Try it -> Whenever a line in the material below includes "część", copy that line.
★ ★ ★
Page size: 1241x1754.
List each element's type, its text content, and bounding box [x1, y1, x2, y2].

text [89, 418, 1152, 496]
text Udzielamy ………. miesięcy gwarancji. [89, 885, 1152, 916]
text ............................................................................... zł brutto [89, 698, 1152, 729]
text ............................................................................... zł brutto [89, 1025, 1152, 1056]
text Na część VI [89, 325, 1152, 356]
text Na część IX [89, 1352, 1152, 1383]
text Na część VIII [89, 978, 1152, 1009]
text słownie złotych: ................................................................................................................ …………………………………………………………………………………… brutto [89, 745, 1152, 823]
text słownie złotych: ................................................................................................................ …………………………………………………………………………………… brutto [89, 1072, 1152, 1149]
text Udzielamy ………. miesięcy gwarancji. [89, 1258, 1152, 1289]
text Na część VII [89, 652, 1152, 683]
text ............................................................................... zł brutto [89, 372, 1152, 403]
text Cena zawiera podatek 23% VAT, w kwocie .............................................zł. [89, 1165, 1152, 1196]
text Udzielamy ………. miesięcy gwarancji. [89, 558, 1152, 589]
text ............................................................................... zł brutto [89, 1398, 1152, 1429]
★ ★ ★
Result of this exercise ->
text Na część VI [89, 325, 1152, 356]
text Na część IX [89, 1352, 1152, 1383]
text Na część VIII [89, 978, 1152, 1009]
text Na część VII [89, 652, 1152, 683]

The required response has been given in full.